The first time I noticed one of these was in Judge Andrews' decision last year in Genentech, Inc. et al v. Laurus Labs, Ltd., C.A. No. 19-78-RGA ( D. Del. Mar. 22, 2022) (Trial Op.). Following the formula above, the plaintiff had several patents on the use of a drug to treat a lung disease along the lines of -- if patient has liver trouble, give less or stop for a while, or, if patient is taking fluvoxamine, make them stop before giving them the lung disease drug.

I swear, I'm really not oversimplifying these.

My initial thought when I first saw these come about was that they were good targets for a 101 motion. The holding in Genentech, however, was based on non-infringement. Judge Andrews found that the drug labels -- which clearly stated that the drug should not be given if, for instance, you have a bum liver or are taking fluvoxamine -- did not clearly instruct doctor to direct the patient to stop taking fluvoxamine before taking the lung drug:

Direct infringement of the DDI patents requires that a patient either take fluvoxamine and pirfenidone concurrently or stop fluvoxamine treatment in order to begin pirfenidone treatment. There was no evidence at trial of any patient receiving pirfenidone after being prescribed fluvoxamine, or of any patient taking fluvoxamine and pirfenidone concurrently. In fact, all three medical experts testified that in the seven years pirfenidone has been available for treatment in the United States, none of them has had a single patient receive fluvoxamine before taking pirfenidone or receive both concurrently.

Id. at 33.

Moreover, even if it were more likely than not that there would be a patient who is prescribed both pirfenidone and fluvoxarnine, Plaintiffs have not proven that infringement of the Asserted Claims would likely ensue. I find Dr. Morrow' s testimony that a physician presented with such a situation would likely choose a non-infringing treatment adjustment over any of the claimed methods to be credible and persuasive.

Id. at 34.

So far, an interesting fact pattern, but you hate to draw too strong a conclusion from a post-trial opinion which is naturally fact intensive.

This week, though, we got a quite similar ruling from Judge Fallon on a motion to dismiss in Zogenix, Inc., v. Apotex, Inc., C.A. No. 21-1252-RGA (D. Del. June 16, 2023) (R&R). There again, the claim boiled down to, "if patient is already being treated with drug B, give them less of drug A."

In this case, the ANDA applicant made a unique carve out of interfering drug B from its label -- including a dosing schedule "setting forth an initial and maintenance dosing schedule for patients taking [the drug we care about] 'without concomitant [interfering drug]," but including nothing for the patented lower dose method for those not taking drug B.

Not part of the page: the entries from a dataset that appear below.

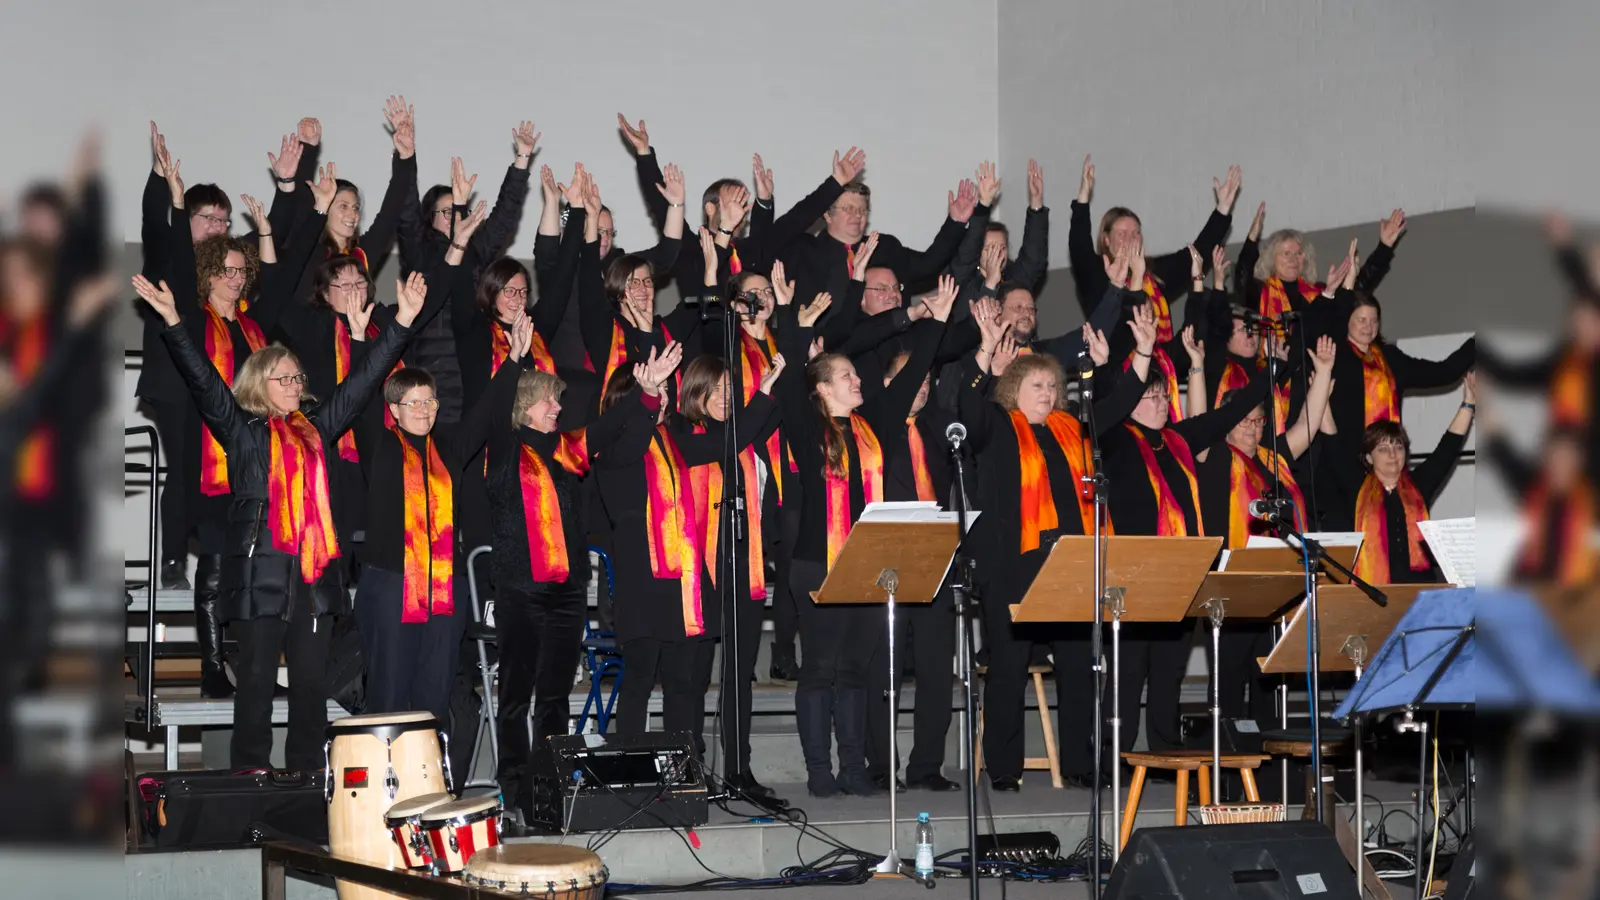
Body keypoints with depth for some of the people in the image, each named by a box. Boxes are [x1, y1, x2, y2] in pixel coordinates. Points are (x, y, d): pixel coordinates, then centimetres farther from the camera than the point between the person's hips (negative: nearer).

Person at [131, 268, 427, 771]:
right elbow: (203, 381, -7)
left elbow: (364, 380, 16)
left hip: (315, 573, 4)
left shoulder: (316, 430, 16)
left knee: (311, 682, 5)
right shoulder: (242, 430, 5)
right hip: (260, 573, -4)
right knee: (257, 680, -1)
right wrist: (173, 323, -19)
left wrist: (403, 322, 13)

Judge Fallon found this enough to warrant dismissal under 12(b)(6), holding:

These dosing instructions cannot plausibly be construed to encourage a physician to prescribe [drug A] in conjunction with [drug B] . . . . Viewing these provisions of the ANDA label in the light most favorable to Zogenix, it is plausible to infer that some users might infringe. But this is not enough to adequately plead that the ANDA label actively induces or instructs users to perform the patented method.

Id. at 14, 17.

I'm intrigues to see how long we continue to see these interaction patents asserted in the district. If anyone knows of a case where the Court found one infringed let me know and I'll update the post.